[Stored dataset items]
┄┄┄┄┄┄

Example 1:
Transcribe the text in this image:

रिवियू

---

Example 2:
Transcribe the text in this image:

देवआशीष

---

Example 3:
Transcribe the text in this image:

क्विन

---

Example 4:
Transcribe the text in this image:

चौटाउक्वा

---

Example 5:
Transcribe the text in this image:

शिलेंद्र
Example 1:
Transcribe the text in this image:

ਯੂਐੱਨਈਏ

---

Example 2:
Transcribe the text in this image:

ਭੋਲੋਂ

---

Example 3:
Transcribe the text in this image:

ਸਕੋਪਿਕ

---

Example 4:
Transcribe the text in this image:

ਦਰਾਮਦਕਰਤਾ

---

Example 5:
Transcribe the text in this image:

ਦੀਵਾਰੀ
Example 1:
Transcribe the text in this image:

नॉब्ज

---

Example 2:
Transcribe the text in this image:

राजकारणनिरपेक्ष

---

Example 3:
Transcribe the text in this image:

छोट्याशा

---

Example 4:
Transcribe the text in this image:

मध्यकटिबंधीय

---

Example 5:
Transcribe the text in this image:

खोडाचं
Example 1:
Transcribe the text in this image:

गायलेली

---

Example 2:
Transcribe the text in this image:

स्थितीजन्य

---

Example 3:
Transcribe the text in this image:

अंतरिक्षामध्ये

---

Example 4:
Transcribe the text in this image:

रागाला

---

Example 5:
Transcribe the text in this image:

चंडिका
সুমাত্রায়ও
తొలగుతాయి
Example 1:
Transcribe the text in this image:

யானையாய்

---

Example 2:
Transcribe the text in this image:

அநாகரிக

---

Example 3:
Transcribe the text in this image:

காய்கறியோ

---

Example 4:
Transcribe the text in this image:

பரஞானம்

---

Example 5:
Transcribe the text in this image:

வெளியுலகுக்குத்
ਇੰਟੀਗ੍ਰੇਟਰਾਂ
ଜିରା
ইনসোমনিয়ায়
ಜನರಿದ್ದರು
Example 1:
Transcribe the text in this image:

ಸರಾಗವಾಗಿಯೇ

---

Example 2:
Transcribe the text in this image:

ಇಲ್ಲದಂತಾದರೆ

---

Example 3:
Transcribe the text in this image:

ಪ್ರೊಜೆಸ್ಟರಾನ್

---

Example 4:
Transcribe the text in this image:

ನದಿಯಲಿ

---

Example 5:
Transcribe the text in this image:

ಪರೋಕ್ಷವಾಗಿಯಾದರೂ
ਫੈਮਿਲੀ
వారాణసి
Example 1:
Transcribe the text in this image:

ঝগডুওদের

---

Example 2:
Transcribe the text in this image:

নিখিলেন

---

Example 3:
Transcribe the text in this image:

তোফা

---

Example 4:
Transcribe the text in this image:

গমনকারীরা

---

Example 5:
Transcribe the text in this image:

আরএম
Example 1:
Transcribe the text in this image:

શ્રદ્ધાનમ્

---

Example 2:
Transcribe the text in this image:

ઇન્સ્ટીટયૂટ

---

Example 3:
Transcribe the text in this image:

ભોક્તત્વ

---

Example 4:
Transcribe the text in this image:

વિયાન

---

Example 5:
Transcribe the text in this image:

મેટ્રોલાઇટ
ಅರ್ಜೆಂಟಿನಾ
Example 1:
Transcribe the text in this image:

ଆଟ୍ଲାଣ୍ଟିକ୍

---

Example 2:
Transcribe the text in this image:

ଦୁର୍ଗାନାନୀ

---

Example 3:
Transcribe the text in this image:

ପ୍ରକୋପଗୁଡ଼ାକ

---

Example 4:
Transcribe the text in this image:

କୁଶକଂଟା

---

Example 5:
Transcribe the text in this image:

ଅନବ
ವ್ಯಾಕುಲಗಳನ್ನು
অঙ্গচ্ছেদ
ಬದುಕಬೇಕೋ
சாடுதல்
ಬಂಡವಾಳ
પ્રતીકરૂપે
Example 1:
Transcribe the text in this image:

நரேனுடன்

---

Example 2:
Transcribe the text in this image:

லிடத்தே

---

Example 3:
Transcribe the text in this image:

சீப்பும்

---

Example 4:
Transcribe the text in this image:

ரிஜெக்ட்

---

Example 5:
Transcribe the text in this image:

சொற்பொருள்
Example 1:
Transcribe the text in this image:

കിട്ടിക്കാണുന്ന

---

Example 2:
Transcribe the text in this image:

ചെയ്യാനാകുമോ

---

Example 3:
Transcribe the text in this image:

┄┄┄┄┄┄

» **Aim of the exercise**
Print the entries once more, identical in every line.

» **Worked solution**
Example 1:
Transcribe the text in this image:

रिवियू

---

Example 2:
Transcribe the text in this image:

देवआशीष

---

Example 3:
Transcribe the text in this image:

क्विन

---

Example 4:
Transcribe the text in this image:

चौटाउक्वा

---

Example 5:
Transcribe the text in this image:

शिलेंद्र
Example 1:
Transcribe the text in this image:

ਯੂਐੱਨਈਏ

---

Example 2:
Transcribe the text in this image:

ਭੋਲੋਂ

---

Example 3:
Transcribe the text in this image:

ਸਕੋਪਿਕ

---

Example 4:
Transcribe the text in this image:

ਦਰਾਮਦਕਰਤਾ

---

Example 5:
Transcribe the text in this image:

ਦੀਵਾਰੀ
Example 1:
Transcribe the text in this image:

नॉब्ज

---

Example 2:
Transcribe the text in this image:

राजकारणनिरपेक्ष

---

Example 3:
Transcribe the text in this image:

छोट्याशा

---

Example 4:
Transcribe the text in this image:

मध्यकटिबंधीय

---

Example 5:
Transcribe the text in this image:

खोडाचं
Example 1:
Transcribe the text in this image:

गायलेली

---

Example 2:
Transcribe the text in this image:

स्थितीजन्य

---

Example 3:
Transcribe the text in this image:

अंतरिक्षामध्ये

---

Example 4:
Transcribe the text in this image:

रागाला

---

Example 5:
Transcribe the text in this image:

चंडिका
সুমাত্রায়ও
తొలగుతాయి
Example 1:
Transcribe the text in this image:

யானையாய்

---

Example 2:
Transcribe the text in this image:

அநாகரிக

---

Example 3:
Transcribe the text in this image:

காய்கறியோ

---

Example 4:
Transcribe the text in this image:

பரஞானம்

---

Example 5:
Transcribe the text in this image:

வெளியுலகுக்குத்
ਇੰਟੀਗ੍ਰੇਟਰਾਂ
ଜିରା
ইনসোমনিয়ায়
ಜನರಿದ್ದರು
Example 1:
Transcribe the text in this image:

ಸರಾಗವಾಗಿಯೇ

---

Example 2:
Transcribe the text in this image:

ಇಲ್ಲದಂತಾದರೆ

---

Example 3:
Transcribe the text in this image:

ಪ್ರೊಜೆಸ್ಟರಾನ್

---

Example 4:
Transcribe the text in this image:

ನದಿಯಲಿ

---

Example 5:
Transcribe the text in this image:

ಪರೋಕ್ಷವಾಗಿಯಾದರೂ
ਫੈਮਿਲੀ
వారాణసి
Example 1:
Transcribe the text in this image:

ঝগডুওদের

---

Example 2:
Transcribe the text in this image:

নিখিলেন

---

Example 3:
Transcribe the text in this image:

তোফা

---

Example 4:
Transcribe the text in this image:

গমনকারীরা

---

Example 5:
Transcribe the text in this image:

আরএম
Example 1:
Transcribe the text in this image:

શ્રદ્ધાનમ્

---

Example 2:
Transcribe the text in this image:

ઇન્સ્ટીટયૂટ

---

Example 3:
Transcribe the text in this image:

ભોક્તત્વ

---

Example 4:
Transcribe the text in this image:

વિયાન

---

Example 5:
Transcribe the text in this image:

મેટ્રોલાઇટ
ಅರ್ಜೆಂಟಿನಾ
Example 1:
Transcribe the text in this image:

ଆଟ୍ଲାଣ୍ଟିକ୍

---

Example 2:
Transcribe the text in this image:

ଦୁର୍ଗାନାନୀ

---

Example 3:
Transcribe the text in this image:

ପ୍ରକୋପଗୁଡ଼ାକ

---

Example 4:
Transcribe the text in this image:

କୁଶକଂଟା

---

Example 5:
Transcribe the text in this image:

ଅନବ
ವ್ಯಾಕುಲಗಳನ್ನು
অঙ্গচ্ছেদ
ಬದುಕಬೇಕೋ
சாடுதல்
ಬಂಡವಾಳ
પ્રતીકરૂપે
Example 1:
Transcribe the text in this image:

நரேனுடன்

---

Example 2:
Transcribe the text in this image:

லிடத்தே

---

Example 3:
Transcribe the text in this image:

சீப்பும்

---

Example 4:
Transcribe the text in this image:

ரிஜெக்ட்

---

Example 5:
Transcribe the text in this image:

சொற்பொருள்
Example 1:
Transcribe the text in this image:

കിട്ടിക്കാണുന്ന

---

Example 2:
Transcribe the text in this image:

ചെയ്യാനാകുമോ

---

Example 3:
Transcribe the text in this image:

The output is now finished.